For the first week, he kept telling me he was very upset that I left and cried through many nights. I didn't take what he said to heart and asked him to give me some time. He asked for a date when I would love to move back. I couldn't come up with a date or have said an approximate time but didn't delivered. He asked me again in Jun, Aug, Oct, Nov. During these periods, I tried to move back but then our relationship was getting sour. He would fume at me when I did something that is not according to his wish. Furthermore, he began to emotionally shut down to me and prepared for a separation because he can't stand this marriage anymore. He told me he would send me a paper for separation if I continued to drag on like this. I don't know how to face it and asked him not to mention the divorce word again as it is very hurtful. He agreed he won't say it till end of Dec 2012. But then he had started to emotionally checked out from the relationship.

I finally received a letter on 15/2/2013 which was a huge wake up call for me. He spent 7 hours explaining to me why he did that and told me his love to me is gone. He said it's wrong timing even I am willing to change now. I reflected on the whole situation, I prayed about it. I realised what was wrong with me 1) I didn't do my role as a wife and give him any family warmth, 2) I didn't respect him, 3) I didn't commit to cleave with him emotionally and physically. Instead of submitting to my husband, I always listen to my mother.

I know my situation is pretty tough, because my husband is used to living by himself and does not feel he need me. Afterall, I didn't give him either a family feeling nor love. But I am determined to work on it now and rebuild a family, not only for myself but also for our daughter.

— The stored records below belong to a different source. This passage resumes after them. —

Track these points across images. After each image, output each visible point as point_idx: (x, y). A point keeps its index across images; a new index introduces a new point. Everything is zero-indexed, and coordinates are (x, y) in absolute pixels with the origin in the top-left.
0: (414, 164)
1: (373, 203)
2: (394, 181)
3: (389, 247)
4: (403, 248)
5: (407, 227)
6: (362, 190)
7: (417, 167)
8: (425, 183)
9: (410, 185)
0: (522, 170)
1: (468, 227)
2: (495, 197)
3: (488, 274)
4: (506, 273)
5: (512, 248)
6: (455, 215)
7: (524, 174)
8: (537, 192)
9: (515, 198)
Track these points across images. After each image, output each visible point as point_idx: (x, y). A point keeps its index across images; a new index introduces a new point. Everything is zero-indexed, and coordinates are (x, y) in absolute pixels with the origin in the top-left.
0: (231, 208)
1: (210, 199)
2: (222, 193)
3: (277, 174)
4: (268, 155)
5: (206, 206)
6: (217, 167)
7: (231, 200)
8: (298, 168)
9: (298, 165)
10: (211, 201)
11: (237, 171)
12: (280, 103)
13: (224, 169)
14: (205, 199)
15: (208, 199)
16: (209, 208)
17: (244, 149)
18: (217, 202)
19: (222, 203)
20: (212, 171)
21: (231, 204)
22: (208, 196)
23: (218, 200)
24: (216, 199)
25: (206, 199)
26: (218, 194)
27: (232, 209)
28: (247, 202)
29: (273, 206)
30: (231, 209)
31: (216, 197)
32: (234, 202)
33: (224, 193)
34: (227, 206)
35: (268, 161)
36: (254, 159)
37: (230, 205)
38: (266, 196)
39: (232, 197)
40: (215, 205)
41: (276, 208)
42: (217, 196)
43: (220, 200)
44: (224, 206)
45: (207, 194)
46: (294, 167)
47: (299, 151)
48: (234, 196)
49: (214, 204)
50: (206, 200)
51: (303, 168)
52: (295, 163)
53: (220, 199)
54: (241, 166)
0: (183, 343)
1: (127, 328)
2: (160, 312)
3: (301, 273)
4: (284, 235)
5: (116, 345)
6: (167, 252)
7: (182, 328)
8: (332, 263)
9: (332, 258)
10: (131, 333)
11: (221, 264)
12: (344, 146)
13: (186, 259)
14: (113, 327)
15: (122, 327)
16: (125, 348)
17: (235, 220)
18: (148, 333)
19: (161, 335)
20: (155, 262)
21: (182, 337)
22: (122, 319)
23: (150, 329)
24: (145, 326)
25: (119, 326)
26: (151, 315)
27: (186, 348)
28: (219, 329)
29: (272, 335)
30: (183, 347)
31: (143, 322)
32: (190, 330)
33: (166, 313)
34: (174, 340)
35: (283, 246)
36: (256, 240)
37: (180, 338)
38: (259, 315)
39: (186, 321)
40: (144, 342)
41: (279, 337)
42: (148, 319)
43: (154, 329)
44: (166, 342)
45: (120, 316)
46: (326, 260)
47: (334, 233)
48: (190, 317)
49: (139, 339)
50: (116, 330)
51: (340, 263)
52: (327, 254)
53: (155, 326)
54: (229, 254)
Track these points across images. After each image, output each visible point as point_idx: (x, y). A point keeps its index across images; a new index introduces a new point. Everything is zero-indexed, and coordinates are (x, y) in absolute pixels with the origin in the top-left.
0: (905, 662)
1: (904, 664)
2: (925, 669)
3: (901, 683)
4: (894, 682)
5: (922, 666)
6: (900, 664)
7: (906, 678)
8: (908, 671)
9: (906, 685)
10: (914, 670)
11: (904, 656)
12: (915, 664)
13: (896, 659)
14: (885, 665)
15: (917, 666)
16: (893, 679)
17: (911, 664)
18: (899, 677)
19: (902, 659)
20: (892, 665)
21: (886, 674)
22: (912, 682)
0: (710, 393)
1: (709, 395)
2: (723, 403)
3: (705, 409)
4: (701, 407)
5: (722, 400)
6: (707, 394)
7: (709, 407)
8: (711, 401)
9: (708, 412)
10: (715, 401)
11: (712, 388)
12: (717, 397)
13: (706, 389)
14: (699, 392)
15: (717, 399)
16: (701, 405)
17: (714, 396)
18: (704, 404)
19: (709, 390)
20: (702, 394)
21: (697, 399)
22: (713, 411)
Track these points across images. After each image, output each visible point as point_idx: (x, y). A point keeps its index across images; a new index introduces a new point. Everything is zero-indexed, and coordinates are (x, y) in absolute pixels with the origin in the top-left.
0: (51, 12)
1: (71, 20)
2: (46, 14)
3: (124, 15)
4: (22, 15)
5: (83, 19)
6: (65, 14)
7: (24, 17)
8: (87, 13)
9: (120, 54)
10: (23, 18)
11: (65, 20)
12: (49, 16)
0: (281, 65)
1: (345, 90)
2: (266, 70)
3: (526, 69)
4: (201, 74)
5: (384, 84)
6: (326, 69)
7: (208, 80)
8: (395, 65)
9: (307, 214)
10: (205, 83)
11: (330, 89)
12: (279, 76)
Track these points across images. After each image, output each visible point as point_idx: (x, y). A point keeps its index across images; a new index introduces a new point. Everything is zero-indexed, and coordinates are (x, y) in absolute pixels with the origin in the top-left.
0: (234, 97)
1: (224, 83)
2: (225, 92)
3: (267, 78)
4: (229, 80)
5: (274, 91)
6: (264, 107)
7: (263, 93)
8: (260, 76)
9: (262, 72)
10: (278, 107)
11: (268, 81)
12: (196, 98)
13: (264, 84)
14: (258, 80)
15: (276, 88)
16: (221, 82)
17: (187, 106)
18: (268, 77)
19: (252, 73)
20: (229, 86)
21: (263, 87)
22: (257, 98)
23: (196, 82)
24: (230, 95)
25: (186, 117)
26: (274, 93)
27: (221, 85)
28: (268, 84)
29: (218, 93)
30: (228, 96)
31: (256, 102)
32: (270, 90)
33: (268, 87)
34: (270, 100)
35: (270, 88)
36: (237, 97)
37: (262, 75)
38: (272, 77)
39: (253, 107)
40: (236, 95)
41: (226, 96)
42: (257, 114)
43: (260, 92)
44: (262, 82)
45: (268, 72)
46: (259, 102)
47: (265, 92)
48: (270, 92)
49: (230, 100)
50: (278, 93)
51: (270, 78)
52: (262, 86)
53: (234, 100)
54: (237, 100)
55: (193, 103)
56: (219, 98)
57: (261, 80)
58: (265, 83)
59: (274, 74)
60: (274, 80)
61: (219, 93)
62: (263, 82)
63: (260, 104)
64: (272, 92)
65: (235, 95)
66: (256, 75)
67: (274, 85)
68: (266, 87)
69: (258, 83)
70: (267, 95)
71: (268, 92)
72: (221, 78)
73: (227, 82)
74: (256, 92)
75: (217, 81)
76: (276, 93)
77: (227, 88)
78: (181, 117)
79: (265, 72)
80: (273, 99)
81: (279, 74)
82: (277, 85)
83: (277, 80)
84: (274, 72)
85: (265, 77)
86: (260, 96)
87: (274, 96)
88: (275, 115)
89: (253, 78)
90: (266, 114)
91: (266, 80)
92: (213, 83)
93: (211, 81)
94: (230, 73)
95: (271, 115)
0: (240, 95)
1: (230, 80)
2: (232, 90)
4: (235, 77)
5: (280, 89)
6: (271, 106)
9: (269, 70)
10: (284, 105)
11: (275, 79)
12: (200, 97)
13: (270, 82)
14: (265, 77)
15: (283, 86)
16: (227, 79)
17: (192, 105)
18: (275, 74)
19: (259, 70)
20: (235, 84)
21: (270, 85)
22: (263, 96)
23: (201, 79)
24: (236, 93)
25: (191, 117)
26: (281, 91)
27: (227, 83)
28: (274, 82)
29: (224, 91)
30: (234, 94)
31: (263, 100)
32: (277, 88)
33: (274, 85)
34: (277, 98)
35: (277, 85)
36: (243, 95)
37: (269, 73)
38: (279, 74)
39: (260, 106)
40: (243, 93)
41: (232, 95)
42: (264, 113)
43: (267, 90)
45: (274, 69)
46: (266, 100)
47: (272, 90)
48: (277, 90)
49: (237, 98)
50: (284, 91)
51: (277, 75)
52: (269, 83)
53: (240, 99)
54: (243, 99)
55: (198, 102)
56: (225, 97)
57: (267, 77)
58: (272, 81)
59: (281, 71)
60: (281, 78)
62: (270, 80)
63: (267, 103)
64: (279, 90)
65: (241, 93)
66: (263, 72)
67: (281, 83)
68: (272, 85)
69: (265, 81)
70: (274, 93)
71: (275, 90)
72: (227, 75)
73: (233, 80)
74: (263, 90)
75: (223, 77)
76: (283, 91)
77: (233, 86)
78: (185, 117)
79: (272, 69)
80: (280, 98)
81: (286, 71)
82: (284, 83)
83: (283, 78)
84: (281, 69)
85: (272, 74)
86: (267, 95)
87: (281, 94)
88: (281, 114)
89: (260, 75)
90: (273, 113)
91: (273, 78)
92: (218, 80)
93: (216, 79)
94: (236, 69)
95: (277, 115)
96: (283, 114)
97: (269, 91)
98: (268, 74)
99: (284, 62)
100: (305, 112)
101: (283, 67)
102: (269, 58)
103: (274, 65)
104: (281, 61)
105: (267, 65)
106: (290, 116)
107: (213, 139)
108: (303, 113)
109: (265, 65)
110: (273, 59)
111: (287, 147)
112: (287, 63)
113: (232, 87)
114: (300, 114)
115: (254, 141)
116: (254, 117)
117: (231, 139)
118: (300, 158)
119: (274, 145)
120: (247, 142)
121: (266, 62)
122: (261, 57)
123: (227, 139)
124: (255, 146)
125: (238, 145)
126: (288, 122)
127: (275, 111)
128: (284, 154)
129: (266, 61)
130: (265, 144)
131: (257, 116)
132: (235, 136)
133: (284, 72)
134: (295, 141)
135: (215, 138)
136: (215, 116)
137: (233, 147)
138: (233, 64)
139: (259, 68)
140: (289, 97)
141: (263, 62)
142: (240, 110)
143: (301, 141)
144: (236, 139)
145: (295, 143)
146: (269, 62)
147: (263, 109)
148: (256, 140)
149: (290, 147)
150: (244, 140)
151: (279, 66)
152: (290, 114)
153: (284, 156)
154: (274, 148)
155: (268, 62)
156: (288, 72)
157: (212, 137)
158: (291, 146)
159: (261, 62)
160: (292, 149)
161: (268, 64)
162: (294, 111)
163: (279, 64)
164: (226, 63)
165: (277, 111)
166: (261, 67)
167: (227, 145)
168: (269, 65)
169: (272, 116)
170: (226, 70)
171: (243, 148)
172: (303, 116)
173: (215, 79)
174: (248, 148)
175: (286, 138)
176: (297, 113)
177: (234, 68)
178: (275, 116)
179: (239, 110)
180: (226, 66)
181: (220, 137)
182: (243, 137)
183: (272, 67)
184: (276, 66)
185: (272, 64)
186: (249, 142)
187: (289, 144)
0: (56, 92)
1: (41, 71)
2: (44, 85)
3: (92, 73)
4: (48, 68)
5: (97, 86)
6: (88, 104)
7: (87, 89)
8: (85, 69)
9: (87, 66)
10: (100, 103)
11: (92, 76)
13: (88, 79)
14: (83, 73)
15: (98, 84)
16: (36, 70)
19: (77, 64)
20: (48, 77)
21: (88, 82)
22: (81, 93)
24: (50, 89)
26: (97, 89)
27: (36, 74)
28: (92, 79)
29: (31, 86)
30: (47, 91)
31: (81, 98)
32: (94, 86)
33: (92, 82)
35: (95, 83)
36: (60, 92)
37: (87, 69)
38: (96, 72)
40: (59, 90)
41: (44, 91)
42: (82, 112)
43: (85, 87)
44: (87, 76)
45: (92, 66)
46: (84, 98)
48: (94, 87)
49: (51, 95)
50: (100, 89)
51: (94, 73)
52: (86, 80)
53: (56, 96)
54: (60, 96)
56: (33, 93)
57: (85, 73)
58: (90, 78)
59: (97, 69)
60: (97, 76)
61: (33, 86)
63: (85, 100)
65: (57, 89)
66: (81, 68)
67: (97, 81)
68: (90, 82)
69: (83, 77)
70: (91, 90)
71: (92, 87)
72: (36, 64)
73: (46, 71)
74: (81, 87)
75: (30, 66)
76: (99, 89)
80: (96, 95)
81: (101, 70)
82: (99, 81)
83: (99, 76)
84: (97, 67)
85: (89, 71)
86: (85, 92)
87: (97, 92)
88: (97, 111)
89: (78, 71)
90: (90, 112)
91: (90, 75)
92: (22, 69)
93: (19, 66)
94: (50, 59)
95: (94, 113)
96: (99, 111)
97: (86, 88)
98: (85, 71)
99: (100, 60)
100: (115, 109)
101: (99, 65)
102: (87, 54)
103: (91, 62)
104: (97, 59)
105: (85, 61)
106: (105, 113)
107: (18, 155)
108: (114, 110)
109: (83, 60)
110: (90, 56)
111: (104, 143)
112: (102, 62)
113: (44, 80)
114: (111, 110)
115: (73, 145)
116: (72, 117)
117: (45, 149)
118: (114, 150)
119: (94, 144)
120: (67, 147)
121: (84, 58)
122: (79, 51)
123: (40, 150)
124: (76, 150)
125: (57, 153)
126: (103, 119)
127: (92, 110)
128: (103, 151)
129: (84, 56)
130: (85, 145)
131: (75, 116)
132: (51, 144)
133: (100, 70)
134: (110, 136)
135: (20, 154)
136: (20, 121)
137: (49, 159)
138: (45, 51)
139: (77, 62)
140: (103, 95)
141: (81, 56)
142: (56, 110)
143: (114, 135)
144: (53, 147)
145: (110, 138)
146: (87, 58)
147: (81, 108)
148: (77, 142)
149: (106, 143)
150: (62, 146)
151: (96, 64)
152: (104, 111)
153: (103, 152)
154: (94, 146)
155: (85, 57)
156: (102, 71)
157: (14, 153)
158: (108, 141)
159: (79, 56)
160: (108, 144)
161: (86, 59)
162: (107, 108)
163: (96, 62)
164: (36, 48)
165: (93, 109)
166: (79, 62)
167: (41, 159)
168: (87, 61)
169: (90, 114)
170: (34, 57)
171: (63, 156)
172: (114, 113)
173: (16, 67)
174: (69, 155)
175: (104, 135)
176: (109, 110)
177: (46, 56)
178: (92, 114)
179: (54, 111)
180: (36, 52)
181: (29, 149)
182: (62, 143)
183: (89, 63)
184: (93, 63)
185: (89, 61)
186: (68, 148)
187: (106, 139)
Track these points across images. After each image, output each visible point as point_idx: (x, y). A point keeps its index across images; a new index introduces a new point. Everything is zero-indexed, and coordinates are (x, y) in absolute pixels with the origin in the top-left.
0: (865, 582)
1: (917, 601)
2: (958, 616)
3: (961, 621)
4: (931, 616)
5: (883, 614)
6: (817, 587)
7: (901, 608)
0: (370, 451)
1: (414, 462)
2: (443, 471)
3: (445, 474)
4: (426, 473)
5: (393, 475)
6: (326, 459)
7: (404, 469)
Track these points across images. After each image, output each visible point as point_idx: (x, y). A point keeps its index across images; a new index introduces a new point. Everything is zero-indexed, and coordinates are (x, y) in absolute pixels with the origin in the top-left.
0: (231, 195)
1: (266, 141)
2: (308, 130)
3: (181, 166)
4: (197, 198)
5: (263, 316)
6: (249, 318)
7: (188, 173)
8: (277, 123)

He agreed to go on a marriage counseling with me just with an open mind without any committment of reconciliation. We had been through 4 times and saw each other's side of stories. The counselor went back to his home country for holiday and won't be back until Jun 2013. We had been on a roller coaster. He said he needed space to observe me and when I did something that pressure or annoyed him, he will say he is done with me and will file a divorce in two years' time which doesn't need my consent as we have fulfilled the requirement of separation for two years.

Now, we are living separately. He is renting a place to live by himself and does not let me know where he is living because he is afraid of me go bugging him. He is calling me every night as per part of hs committment to observe me, and we see each other together with the baby once or twice a week. He is extremely busy and is under a lot of work pressure. This is the best schedule he could make and he is willing to spend with us. He said he does all these for the baby, not for me.

Under this context, how could i show him I can be a good wife? How can I rekindly love with him? I am keen to live with him again but he refused.


----------



## candeelian (Apr 30, 2013)

I feel that he still loves me despite he said he does not love me anymore.

He is calling me every night, apart from talking about the baby, we talked about ourselves and our daily life. When we see each other, he is still happy to see me but when I talked about the heavy stuff, he will be bothered. He only let me to hold his arms and does not allow me to have any other physical contact such as holding hands, hugging, or kissing. 

I feel that he is still giving me a chance, right?


----------